Espiritualidad | Aprendamos a cerrar los ciclos

Decir adiós no tiene nada que ver con ser un perdedor; a veces es simplemente estar “agradecido por lo aprendido”. La vida le tiene experiencias nuevas y provechosas.
Nos hemos acostumbrado a aferrarnos a personas, a espacios y a trabajos con la esperanza de que nos sostengan.
De manera desafortunada vivimos ‘de los restos’ y nos refundimos en relaciones desgastantes, en puestos laborales tediosos y en vidas muy curtidas por el aburrimiento.
Nos cuesta trabajo poner punto final. A pesar de que todo lo que nos rodea nos indica que el proceso ha terminado, nos quedamos añorando un ayer que no volverá y nos olvidamos de ir más allá de ese espectro anímico.
Dejar ir es tal vez una de las cosas que menos sabemos hacer, a pesar de que ese es un frente de acción en el que todos debemos centrar nuestras energías.
¡A veces no es culpa nuestra!
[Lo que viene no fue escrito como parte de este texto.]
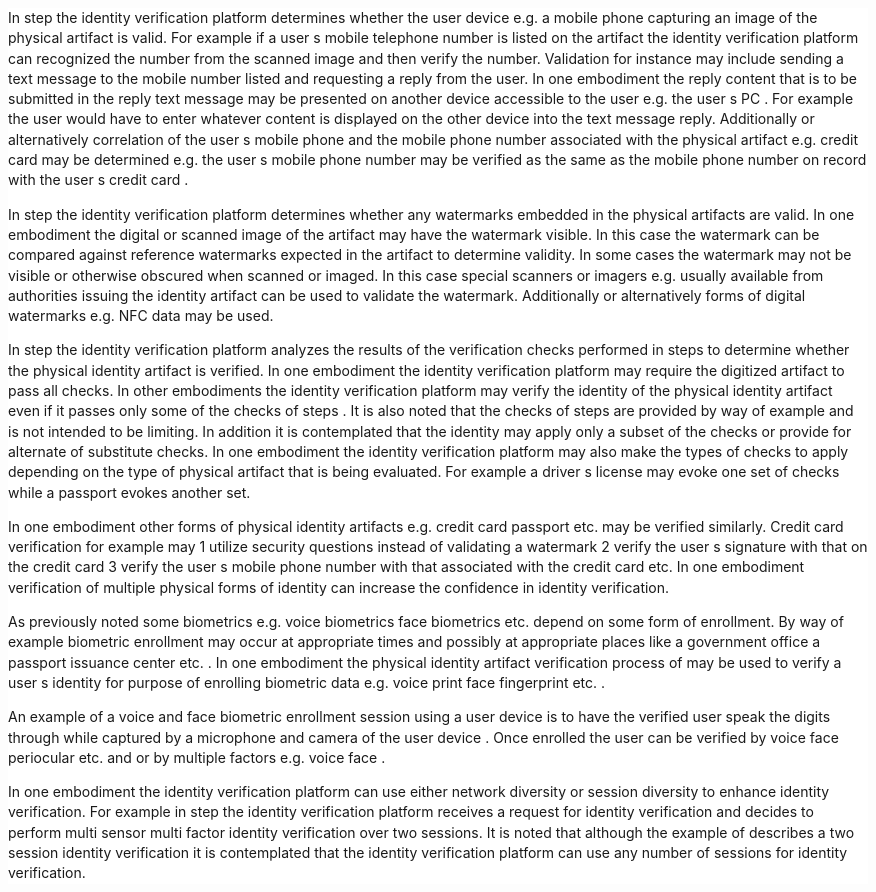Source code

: In step the identity verification platform determines whether the user device e.g. a mobile phone capturing an image of the physical artifact is valid. For example if a user s mobile telephone number is listed on the artifact the identity verification platform can recognized the number from the scanned image and then verify the number. Validation for instance may include sending a text message to the mobile number listed and requesting a reply from the user. In one embodiment the reply content that is to be submitted in the reply text message may be presented on another device accessible to the user e.g. the user s PC . For example the user would have to enter whatever content is displayed on the other device into the text message reply. Additionally or alternatively correlation of the user s mobile phone and the mobile phone number associated with the physical artifact e.g. credit card may be determined e.g. the user s mobile phone number may be verified as the same as the mobile phone number on record with the user s credit card .

In step the identity verification platform determines whether any watermarks embedded in the physical artifacts are valid. In one embodiment the digital or scanned image of the artifact may have the watermark visible. In this case the watermark can be compared against reference watermarks expected in the artifact to determine validity. In some cases the watermark may not be visible or otherwise obscured when scanned or imaged. In this case special scanners or imagers e.g. usually available from authorities issuing the identity artifact can be used to validate the watermark. Additionally or alternatively forms of digital watermarks e.g. NFC data may be used.

In step the identity verification platform analyzes the results of the verification checks performed in steps to determine whether the physical identity artifact is verified. In one embodiment the identity verification platform may require the digitized artifact to pass all checks. In other embodiments the identity verification platform may verify the identity of the physical identity artifact even if it passes only some of the checks of steps . It is also noted that the checks of steps are provided by way of example and is not intended to be limiting. In addition it is contemplated that the identity may apply only a subset of the checks or provide for alternate of substitute checks. In one embodiment the identity verification platform may also make the types of checks to apply depending on the type of physical artifact that is being evaluated. For example a driver s license may evoke one set of checks while a passport evokes another set.

In one embodiment other forms of physical identity artifacts e.g. credit card passport etc. may be verified similarly. Credit card verification for example may 1 utilize security questions instead of validating a watermark 2 verify the user s signature with that on the credit card 3 verify the user s mobile phone number with that associated with the credit card etc. In one embodiment verification of multiple physical forms of identity can increase the confidence in identity verification.

As previously noted some biometrics e.g. voice biometrics face biometrics etc. depend on some form of enrollment. By way of example biometric enrollment may occur at appropriate times and possibly at appropriate places like a government office a passport issuance center etc. . In one embodiment the physical identity artifact verification process of may be used to verify a user s identity for purpose of enrolling biometric data e.g. voice print face fingerprint etc. .

An example of a voice and face biometric enrollment session using a user device is to have the verified user speak the digits through while captured by a microphone and camera of the user device . Once enrolled the user can be verified by voice face periocular etc. and or by multiple factors e.g. voice face .

In one embodiment the identity verification platform can use either network diversity or session diversity to enhance identity verification. For example in step the identity verification platform receives a request for identity verification and decides to perform multi sensor multi factor identity verification over two sessions. It is noted that although the example of describes a two session identity verification it is contemplated that the identity verification platform can use any number of sessions for identity verification.
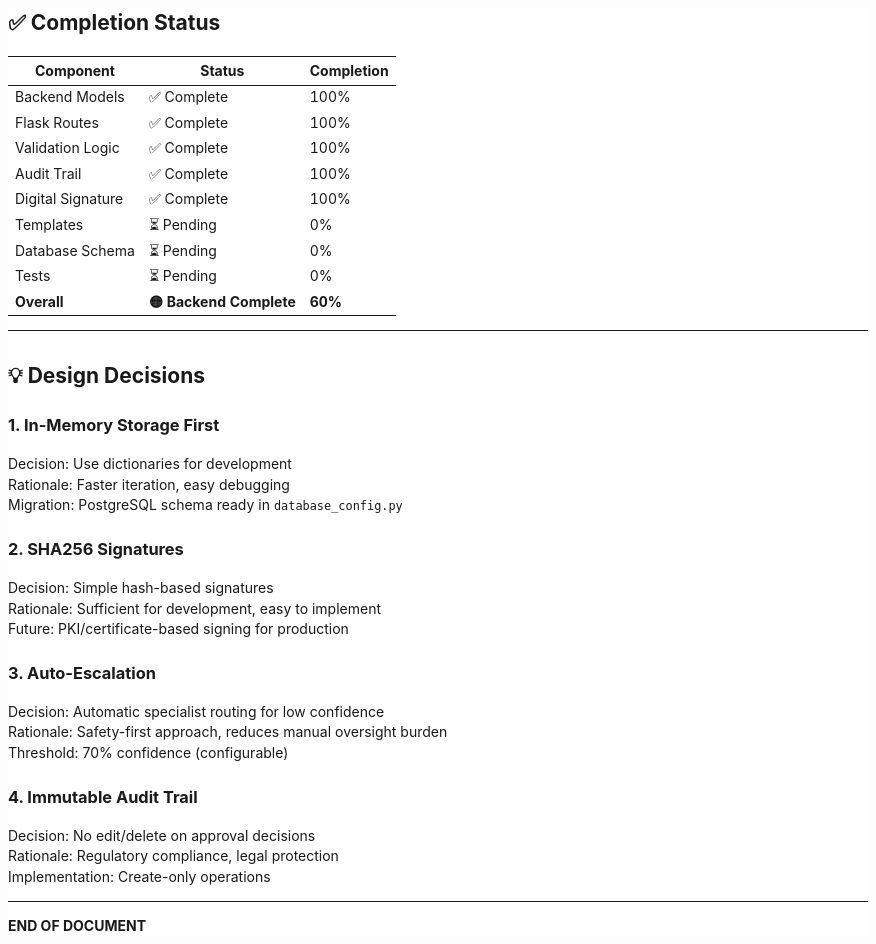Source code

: 
## ✅ Completion Status

| Component | Status | Completion |
|-----------|--------|------------|
| Backend Models | ✅ Complete | 100% |
| Flask Routes | ✅ Complete | 100% |
| Validation Logic | ✅ Complete | 100% |
| Audit Trail | ✅ Complete | 100% |
| Digital Signature | ✅ Complete | 100% |
| Templates | ⏳ Pending | 0% |
| Database Schema | ⏳ Pending | 0% |
| Tests | ⏳ Pending | 0% |
| **Overall** | **🟡 Backend Complete** | **60%** |

---

## 💡 Design Decisions

### 1. **In-Memory Storage First**
Decision: Use dictionaries for development  
Rationale: Faster iteration, easy debugging  
Migration: PostgreSQL schema ready in `database_config.py`

### 2. **SHA256 Signatures**
Decision: Simple hash-based signatures  
Rationale: Sufficient for development, easy to implement  
Future: PKI/certificate-based signing for production

### 3. **Auto-Escalation**
Decision: Automatic specialist routing for low confidence  
Rationale: Safety-first approach, reduces manual oversight burden  
Threshold: 70% confidence (configurable)

### 4. **Immutable Audit Trail**
Decision: No edit/delete on approval decisions  
Rationale: Regulatory compliance, legal protection  
Implementation: Create-only operations

---

**END OF DOCUMENT**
Nos enseñaron a creer que todo era para siempre, cuando la verdad es que cada cosa tiene su tiempo, su hora o su momento y, cuando menos esperamos, llega el fin de una manera súbita.
Eso les pasa mucho a las personas que están a punto de pensionarse y no quieren abandonar sus oficios; lo mismo les ocurre a esas parejas desgastadas por la rutina, que esperan vivir un amor que hace mucho feneció; y también se ve mucho en aquellas oficinas en donde tanto gerentes como empleados no entienden que la dinámica cambió e insisten en seguir modelos mandados a recoger.
Los ciclos se deben cerrar, so pena de quedarnos enterrados emocionalmente en vidas lánguidas, deprimidas y decepcionantes.
Ojo: no se trata de ser malagradecidos con lo vivido o de olvidar de tajo todo lo que se ha experimentado, sino de aprender a sanarnos y, sobre todo, de entender que tenemos derecho a experimentar los nuevos retos que la vida nos trae.
Y los únicos que podemos hacer eso somos nosotros mismos; por ello es preciso tener al menos una gota de conciencia.
Las nuevas realidades, los cambios e incluso las alteraciones sorpresivas que los tiempos actuales nos presentan no dan pie a espera.
La historia siempre ha estado llena de cambios; el problema es que no tenemos memoria y de manera testaruda pretendemos anquilosarnos en un libreto obsoleto.
Nuestra existencia es un continuo fluir y, en ese orden de ideas, usted, yo y todos en general debemos surgir con las variaciones y las experiencias nuevas. A veces hay que agradecerle al tiempo que, con su soplo, suele llevarse todo aquello que hoy ya no nos permite crecer, así eso nos duela.
Dejemos de mirar hacia atrás y levantémonos hoy con la firme decisión de visualizar un nuevo horizonte, dando por terminadas esas etapas en las que por físico sentido común ya no podemos permanecer.